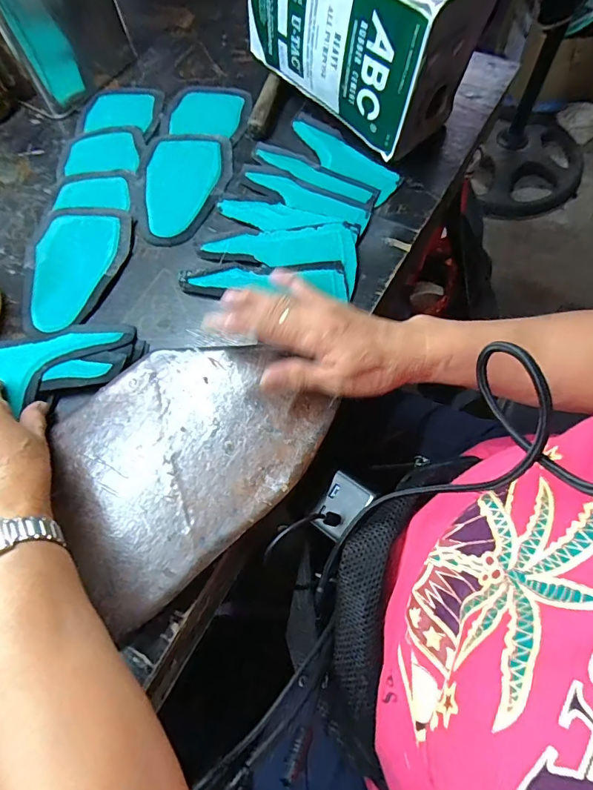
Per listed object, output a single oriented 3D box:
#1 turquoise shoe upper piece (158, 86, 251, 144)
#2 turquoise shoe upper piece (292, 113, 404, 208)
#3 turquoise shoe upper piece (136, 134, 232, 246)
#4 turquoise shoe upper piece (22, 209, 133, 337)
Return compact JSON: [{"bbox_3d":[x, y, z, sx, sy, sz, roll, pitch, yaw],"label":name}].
[{"bbox_3d":[-0.112,-0.350,0.546,0.108,0.005,0.094,11,66,9],"label":"turquoise shoe upper piece"},{"bbox_3d":[0.048,-0.275,0.511,0.051,0.007,0.167,-40,69,-12],"label":"turquoise shoe upper piece"},{"bbox_3d":[-0.126,-0.235,0.498,0.103,0.011,0.157,-4,64,2],"label":"turquoise shoe upper piece"},{"bbox_3d":[-0.232,-0.129,0.458,0.107,0.007,0.152,2,69,6],"label":"turquoise shoe upper piece"}]

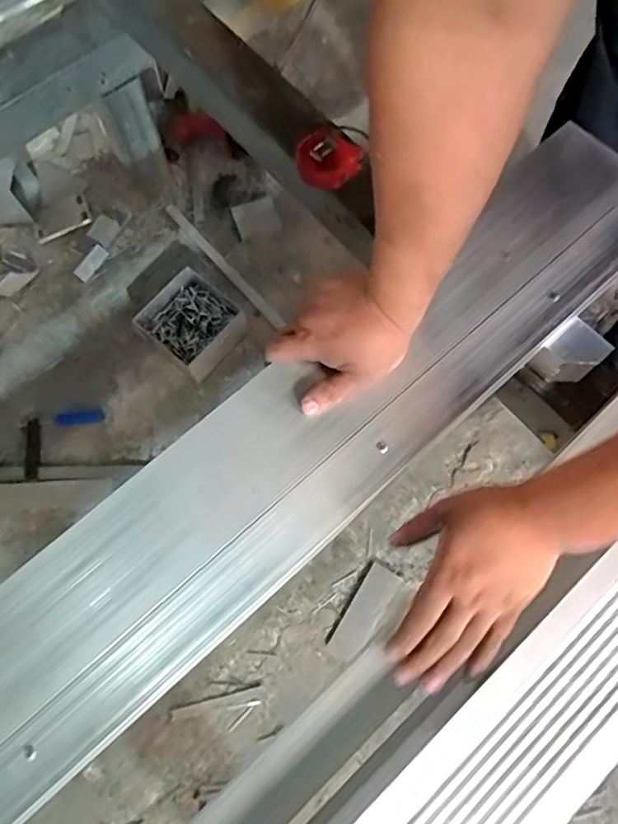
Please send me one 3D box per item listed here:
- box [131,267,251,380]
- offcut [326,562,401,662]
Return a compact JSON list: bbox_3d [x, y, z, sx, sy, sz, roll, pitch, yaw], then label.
[{"bbox_3d":[-0.222,-0.177,1.112,0.174,0.073,0.168,36,76,13],"label":"box"},{"bbox_3d":[0.092,0.336,0.949,0.054,0.009,0.159,32,75,11],"label":"offcut"}]

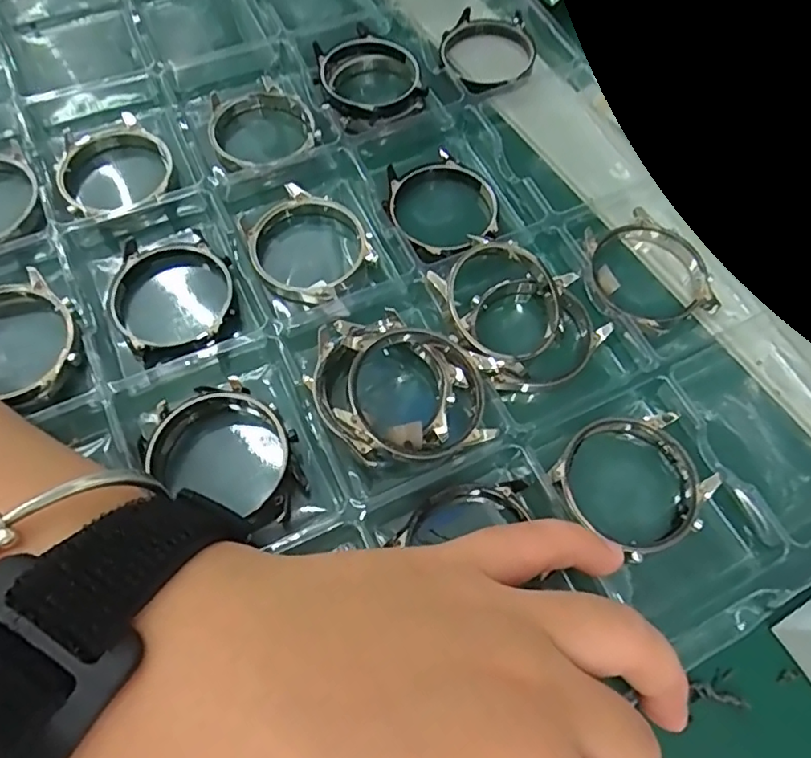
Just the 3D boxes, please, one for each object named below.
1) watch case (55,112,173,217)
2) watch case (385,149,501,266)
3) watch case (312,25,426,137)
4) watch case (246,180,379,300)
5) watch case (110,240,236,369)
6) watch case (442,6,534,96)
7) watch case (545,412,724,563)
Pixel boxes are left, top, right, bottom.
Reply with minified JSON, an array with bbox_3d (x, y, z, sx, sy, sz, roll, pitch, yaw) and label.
[{"bbox_3d":[-0.122,-0.087,0.238,0.044,0.011,0.046,-9,66,-7],"label":"watch case"},{"bbox_3d":[0.014,-0.074,0.240,0.047,0.011,0.054,-31,71,-14],"label":"watch case"},{"bbox_3d":[-0.016,-0.137,0.262,0.046,0.010,0.057,-13,67,-9],"label":"watch case"},{"bbox_3d":[-0.039,-0.054,0.230,0.045,0.011,0.047,-40,74,-17],"label":"watch case"},{"bbox_3d":[-0.088,-0.030,0.217,0.045,0.008,0.052,-8,66,-7],"label":"watch case"},{"bbox_3d":[0.040,-0.160,0.278,0.045,0.012,0.053,3,65,-2],"label":"watch case"},{"bbox_3d":[0.078,0.036,0.197,0.052,0.011,0.045,-25,70,-12],"label":"watch case"}]

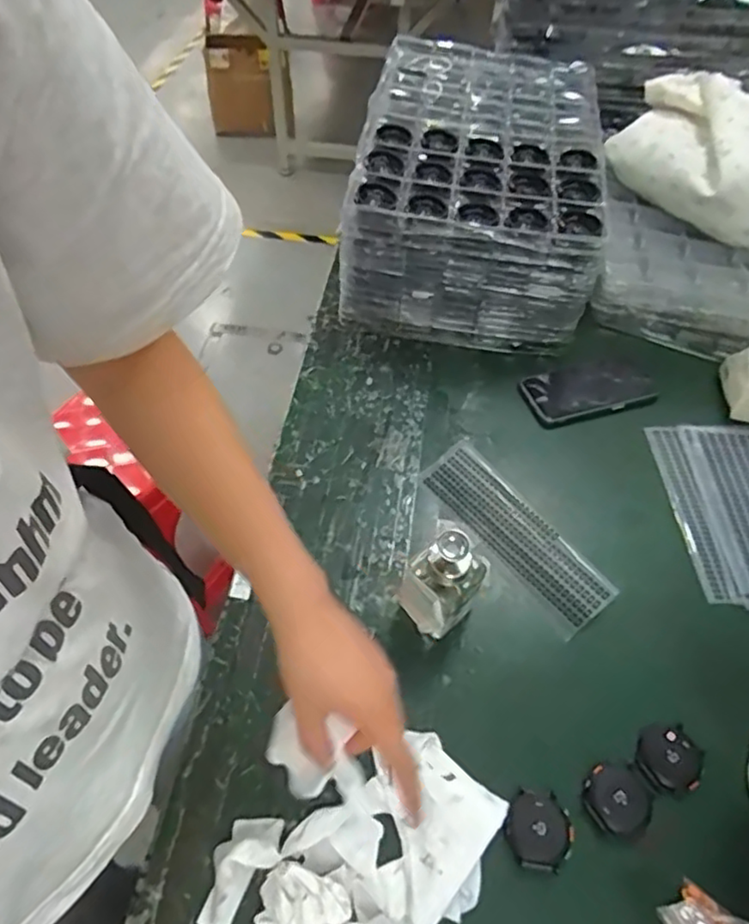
──────
» **Task directions**
Copy, from the material above, each line in which the string "listed" occurs.

» **Response area**
Per listed object, output a single oriented 3D box:
Please send me one 3D box per item listed here:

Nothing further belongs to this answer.